Saturday, January 17, 2015

Discernment: Loud Protests! Who? Me?

Today’s Gospel presents the call of Levi to follow Jesus. Levi is a tax collector, a person who cheated the people from whom he collected taxes. Levi, an apostle? What is Jesus thinking?  As you hear the call to follow Jesus as a woman religious (men as priests or a members of a religious community), you might say: “Me. No way. I’m too wild! I like partying, nice clothes. I want to make a lot of money. A Nun (a cloistered religious)/a sister (non-cloistered)?  You’ve got to be kidding, Lord.”  Others may respond to the thought of you becoming a nun/woman religious (sister): “You? Are you kidding? You are not the type!”  “You won’t last one week!  Shock sets in!

Perhaps when we protest the loudest, we might be on to something!  Jesus, after all, called tax collectors, persons who later would deny Him and flee the cross, argue about who would be the greatest in His Kingdom, that is, vie for positions of power and control;  try to dismiss children from approaching him, want to use violence against those who did not receive Him. Jesus calls sinners!

Friday, January 16, 2015

Discernment: Recognizing the Voice of God

In Prayer: Our Deepest Longing,  Rev. Ronald Rolheiser, looks at the world in which we live,  a world that bombards us with  noise. Every moment someone/something is calling out to us. Some of those voices are soothing, comforting, challenging, threatening. Some voices calls us into bitterness, hatred; they are hostile voices. Some voices challenge us toward forgiving others and ourselves, loving and caring for others and ourselves. Some voices lead us to humor while others are urgent, heavy, and, yes, even scary.

We know that God is the author of all good and that His voice is not in evil or in the non-good. God's voice is inside of everything that is good and so is in things that are of religion and not of religion.

How do we recognize the voice of God?

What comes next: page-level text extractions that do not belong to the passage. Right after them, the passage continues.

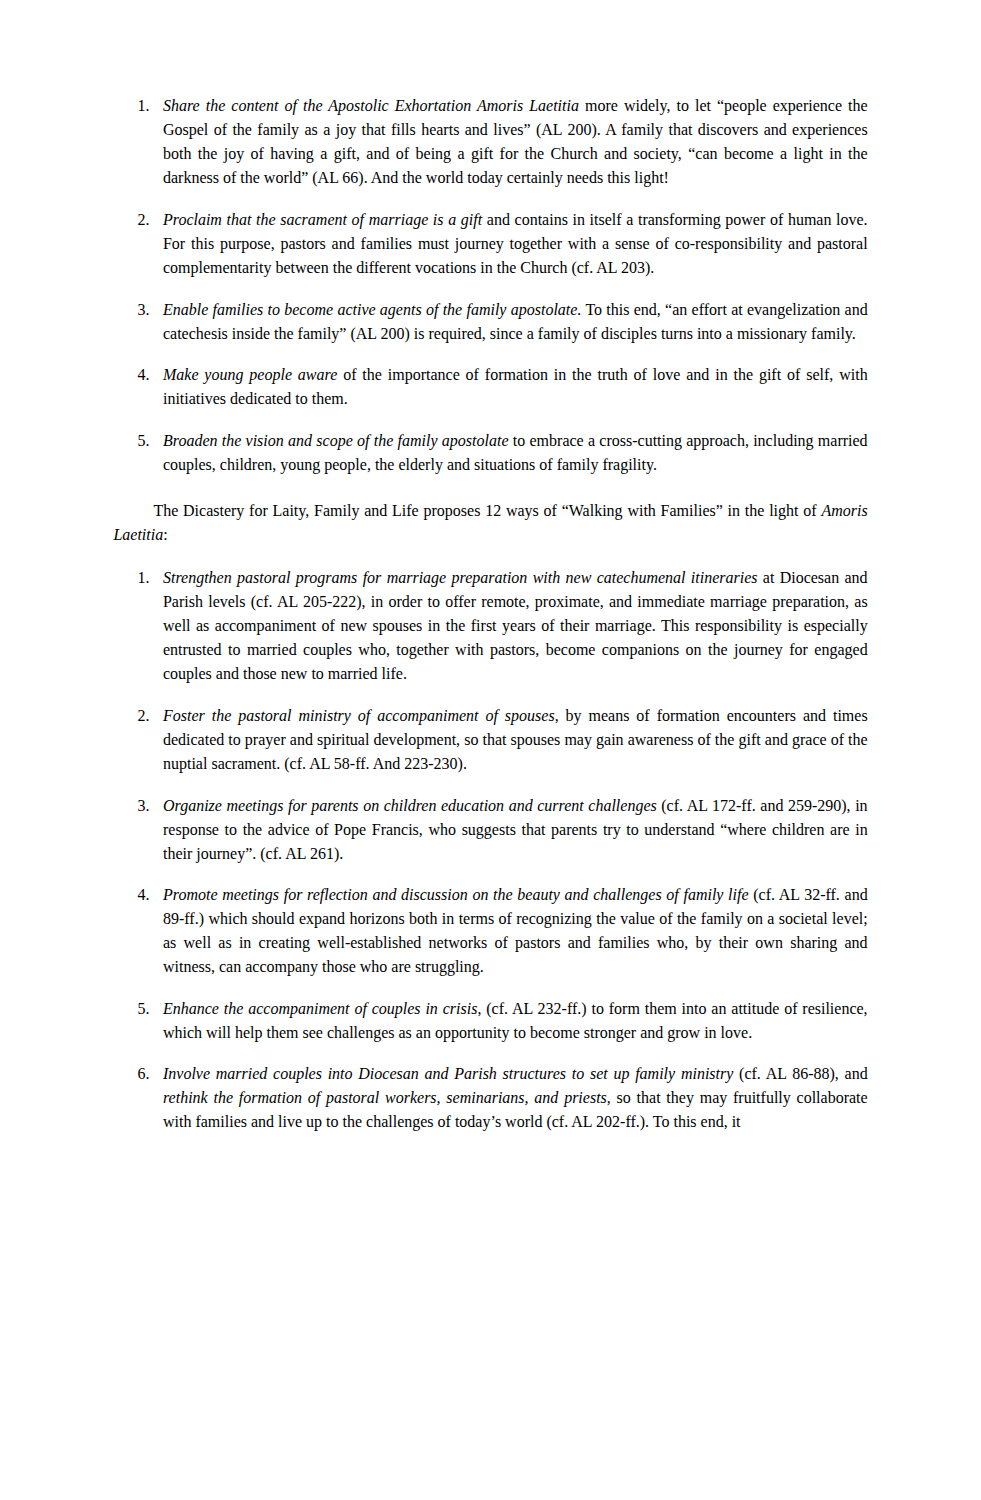Share the content of the Apostolic Exhortation Amoris Laetitia more widely, to let “people experience the Gospel of the family as a joy that fills hearts and lives” (AL 200). A family that discovers and experiences both the joy of having a gift, and of being a gift for the Church and society, “can become a light in the darkness of the world” (AL 66). And the world today certainly needs this light!
Proclaim that the sacrament of marriage is a gift and contains in itself a transforming power of human love. For this purpose, pastors and families must journey together with a sense of co-responsibility and pastoral complementarity between the different vocations in the Church (cf. AL 203).
Enable families to become active agents of the family apostolate. To this end, “an effort at evangelization and catechesis inside the family” (AL 200) is required, since a family of disciples turns into a missionary family.
Make young people aware of the importance of formation in the truth of love and in the gift of self, with initiatives dedicated to them.
Broaden the vision and scope of the family apostolate to embrace a cross-cutting approach, including married couples, children, young people, the elderly and situations of family fragility.
The Dicastery for Laity, Family and Life proposes 12 ways of “Walking with Families” in the light of Amoris Laetitia:
Strengthen pastoral programs for marriage preparation with new catechumenal itineraries at Diocesan and Parish levels (cf. AL 205-222), in order to offer remote, proximate, and immediate marriage preparation, as well as accompaniment of new spouses in the first years of their marriage. This responsibility is especially entrusted to married couples who, together with pastors, become companions on the journey for engaged couples and those new to married life.
Foster the pastoral ministry of accompaniment of spouses, by means of formation encounters and times dedicated to prayer and spiritual development, so that spouses may gain awareness of the gift and grace of the nuptial sacrament. (cf. AL 58-ff. And 223-230).
Organize meetings for parents on children education and current challenges (cf. AL 172-ff. and 259-290), in response to the advice of Pope Francis, who suggests that parents try to understand “where children are in their journey”. (cf. AL 261).
Promote meetings for reflection and discussion on the beauty and challenges of family life (cf. AL 32-ff. and 89-ff.) which should expand horizons both in terms of recognizing the value of the family on a societal level; as well as in creating well-established networks of pastors and families who, by their own sharing and witness, can accompany those who are struggling.
Enhance the accompaniment of couples in crisis, (cf. AL 232-ff.) to form them into an attitude of resilience, which will help them see challenges as an opportunity to become stronger and grow in love.
Involve married couples into Diocesan and Parish structures to set up family ministry (cf. AL 86-88), and rethink the formation of pastoral workers, seminarians, and priests, so that they may fruitfully collaborate with families and live up to the challenges of today’s world (cf. AL 202-ff.). To this end, it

By training ourselves to hear God's voice, just as a shepherd trains his/her sheep to recognize his/her voice apart from the  voices of other shepherds/shepherdesses.

God's voice, the Scriptures tell us, is recognized in:

  • Whispers
  • Thunder
  • Storms
  • The invitation to do good, to develop the best versions of ourselves, to forgive ourselves and others
  • That which stretches us, challenges us
  • That which ultimately comforts us and brings us to inner peace
  • The poor, the oppressed, the marginalized of this world
  • The artist and the scholars of this world
  • That which invites us to transcend our fears
  • That which inspires us to a holy reverence, a holy fear
  • Suffering united to the sufferings of Christ
  • Genuine enjoyment
  • Gratitude
  • Paradox
  • Mystery
 "The voice of the voice of someone who knows us intimately and calls us by name."

Source: Rolheiser, Ronald, Prayer: Our Deepest Longing, Franciscan Media, 28 W. Liberty St., Cincinnati, OH 45202,  p. 15-17.

Tuesday, January 13, 2015

Religious Life: Growing into the charism, a lifelong process


     Sr. M. Stefania Sangalli
Region Italy

My vocation arose in Assisi, a place marked by Franciscan Spirituality which connected my experience with St. Francis. Growing in the charism of the Sisters of the Sorrowful Mother, I
experienced some important aspects of Franciscan Spirituality.
The constant reference to conversion by St. Francis, the  journey to be humble of heart and to ever more welcome God’s love arises from a special relationship with the Father. My journey to truth is guided by listening to the Word and receiving the Sacraments, daily Eucharist and Adoration. In this my first year of temporary profession I am ministering to the youth in St. Maria degli Angeli. One of the most important aspects that I have experienced in this ministry is the loving and simple welcome, sharing of meals and prayer. The youth are willing and helpful; doing whatever is needed in the house. The simple lifestyle and the Providential support of
friends and benefactors is concrete testimony for the youth. Living in this place full of Franciscan Spirituality allows me to live it more intensely, for example, by participating in important celebrations and being a guide for youth when they visit the holy shrines.